### Фрагмент текста
Голосование завершено
Гостев Захар Анатольевич (7 лет) - Горжусь своим дедом. Горжусь своим отцом
Горжусь своим дедом, горжусь своим отцом
Давным-давно в самом начале двадцатого века жил в
небольшом хуторке неподалеку от станицы, которую все тогда величали Усть-Лабой,
развеселый казак. Высоченный, косая сажень в плечах. А голос спокойный, теплый,
словно медовый. Да и сам он как солнышко ясное: непокорные вихры так и вьются
на ветру огненным пламенем, и рыжая борода. Все в руках его спорилось, за что
бы ни принялся кубанский богатырь. И по дереву умел мастерить, и сапоги
починить без труда мог, и песню разудалую запеть. Одна беда – ноженьки слабые
были. С ранних лет недуг не позволял вволю на коне лихом прокатиться. Но не
привык лежать казак на печи – дело прежде всего. В небольшом хуторском колхозе
казак работал пожарным.
Это мой прапрадед Захар Ефимович Воронов. А
небольшой хуторок – славный кубанский уголок - Аргатов (ныне хутор
Октябрьский). Получается, меня назвали в его честь!

### Что сделать
Выпишите все географические названия, которые упоминаются в сочинении о прапрадеде. Для этой работы строки не нужны.

### Исходные данные
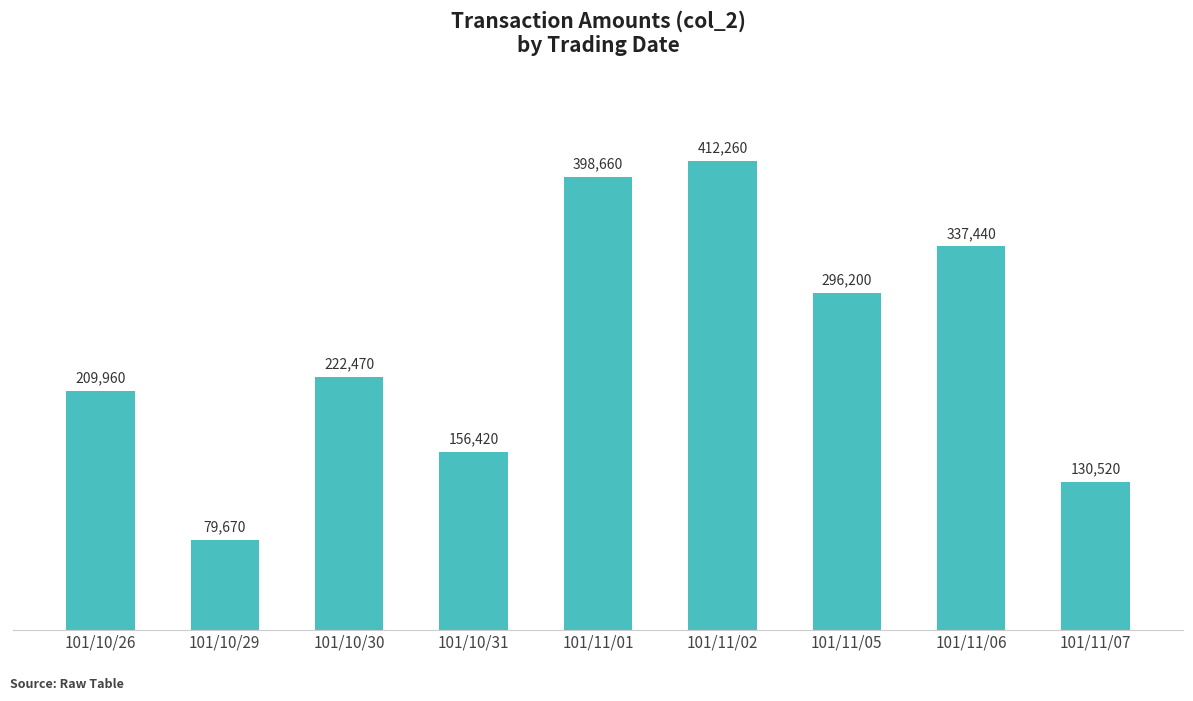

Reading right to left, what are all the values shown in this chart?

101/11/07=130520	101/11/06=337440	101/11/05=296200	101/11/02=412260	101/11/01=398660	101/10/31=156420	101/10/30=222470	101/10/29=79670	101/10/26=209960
---
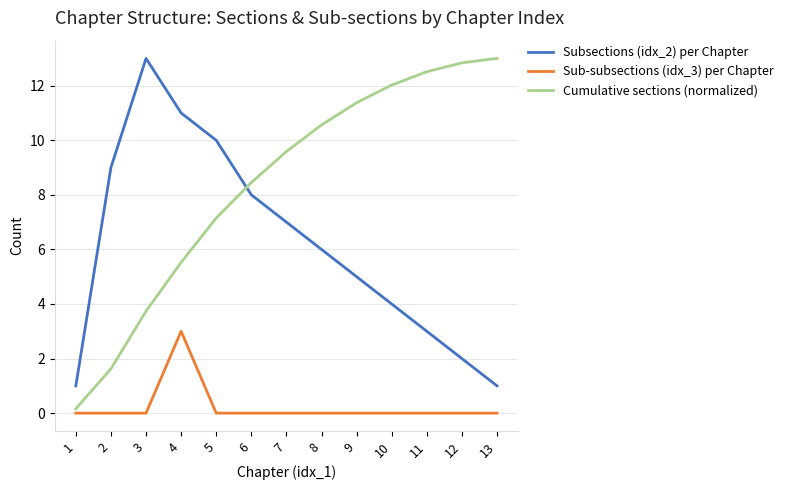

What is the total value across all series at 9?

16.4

### Ответ
Усть-Лаба, Аргатов, Октябрьский